Given are an integer $N$ and arrays $S$, $T$, $U$, and $V$, each of length $N$. Construct an $N×N$ matrix $a$ that satisfy the following conditions:

• $a_{i,j}$ is an integer.
• $0 \leq a_{i,j} \lt 2^{64}$.
• If $S_{i} = 0$, the bitwise AND of the elements in the $i$-th row is $U_{i}$.
• If $S_{i} = 1$, the bitwise OR of the elements in the $i$-th row is $U_{i}$.
• If $T_{i} = 0$, the bitwise AND of the elements in the $i$-th column is $V_{i}$.
• If $T_{i} = 1$, the bitwise OR of the elements in the $i$-th column is $V_{i}$.

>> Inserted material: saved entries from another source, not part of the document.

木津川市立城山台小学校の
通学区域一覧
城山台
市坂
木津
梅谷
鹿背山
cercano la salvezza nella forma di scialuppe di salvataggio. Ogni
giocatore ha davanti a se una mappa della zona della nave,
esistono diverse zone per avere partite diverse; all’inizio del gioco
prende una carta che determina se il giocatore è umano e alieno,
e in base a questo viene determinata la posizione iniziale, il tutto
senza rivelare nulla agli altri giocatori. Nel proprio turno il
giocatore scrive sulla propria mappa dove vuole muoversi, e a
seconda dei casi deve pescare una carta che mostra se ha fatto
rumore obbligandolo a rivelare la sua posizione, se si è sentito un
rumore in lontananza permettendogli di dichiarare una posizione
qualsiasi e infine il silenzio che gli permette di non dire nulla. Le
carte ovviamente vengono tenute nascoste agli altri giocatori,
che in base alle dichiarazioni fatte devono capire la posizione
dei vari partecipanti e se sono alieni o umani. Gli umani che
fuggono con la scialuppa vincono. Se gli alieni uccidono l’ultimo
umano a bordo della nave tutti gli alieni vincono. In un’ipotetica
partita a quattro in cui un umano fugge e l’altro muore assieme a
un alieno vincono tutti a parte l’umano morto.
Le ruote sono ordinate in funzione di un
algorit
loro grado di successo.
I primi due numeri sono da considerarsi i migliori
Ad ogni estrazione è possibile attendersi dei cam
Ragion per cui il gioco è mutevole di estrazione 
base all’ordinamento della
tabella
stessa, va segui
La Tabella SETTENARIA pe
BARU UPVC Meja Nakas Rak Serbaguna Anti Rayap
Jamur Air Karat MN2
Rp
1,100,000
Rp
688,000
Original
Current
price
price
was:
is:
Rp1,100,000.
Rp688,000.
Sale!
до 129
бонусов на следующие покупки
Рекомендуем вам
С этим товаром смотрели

However, there may be cases where no matrix satisfies the conditions.

Constraints

• All values in input are integers.
• $ 1 \leq N \leq 500 $
• $ 0 \leq S_{i} \leq 1 $
• $ 0 \leq T_{i} \leq 1 $
• $ 0 \leq U_{i} \lt 2^{64} $
• $ 0 \leq V_{i} \lt 2^{64} $

Input

Input is given from Standard Input in the following format:

$N$
$S_{1}$ $S_{2}$ $...$  $S_{N}$
$T_{1}$ $T_{2}$ $...$  $T_{N}$
$U_{1}$ $U_{2}$ $...$  $U_{N}$
$V_{1}$ $V_{2}$ $...$  $V_{N}$

Output

If there exists a matrix that satisfies the conditions, print one such matrix in the following format:

$a_{1,1}$ $...$  $a_{1,N}$
$:$
$a_{N,1}$ $...$  $a_{N,N}$

Note that any matrix satisfying the conditions is accepted.

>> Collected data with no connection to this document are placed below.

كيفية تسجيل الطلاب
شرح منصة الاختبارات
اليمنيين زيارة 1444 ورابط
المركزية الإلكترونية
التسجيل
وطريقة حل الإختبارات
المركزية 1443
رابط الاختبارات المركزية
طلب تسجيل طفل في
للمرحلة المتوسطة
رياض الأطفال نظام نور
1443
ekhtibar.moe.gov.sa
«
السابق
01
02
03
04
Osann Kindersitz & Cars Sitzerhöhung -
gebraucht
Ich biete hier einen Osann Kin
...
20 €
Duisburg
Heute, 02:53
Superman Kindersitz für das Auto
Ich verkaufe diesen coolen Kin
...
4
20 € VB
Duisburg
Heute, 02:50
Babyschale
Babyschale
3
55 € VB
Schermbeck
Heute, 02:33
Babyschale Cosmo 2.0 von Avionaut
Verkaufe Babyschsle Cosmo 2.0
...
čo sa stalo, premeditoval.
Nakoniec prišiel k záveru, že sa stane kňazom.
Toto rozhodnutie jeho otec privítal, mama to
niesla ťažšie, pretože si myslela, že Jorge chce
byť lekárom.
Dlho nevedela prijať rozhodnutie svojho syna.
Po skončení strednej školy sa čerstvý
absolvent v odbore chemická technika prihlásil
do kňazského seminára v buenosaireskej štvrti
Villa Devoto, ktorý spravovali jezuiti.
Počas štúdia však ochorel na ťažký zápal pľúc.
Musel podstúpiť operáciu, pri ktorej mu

If no matrix satisfies the conditions, print $-1$.

Sample Input 1

2
0 1
1 0
1 1
1 0

Sample Output 1

1 1
1 0

In Sample Input $1$, we need to find a matrix such that:

• the bitwise AND of the elements in the $1$-st row is $1$;
• the bitwise OR of the elements in the $2$-nd row is $1$;
• the bitwise OR of the elements in the $1$-st column is $1$;
• the bitwise AND of the elements in the $2$-nd column is $0$.

Sample Input 2

2
1 1
1 0
15 15
15 11

Sample Output 2

15 11
15 11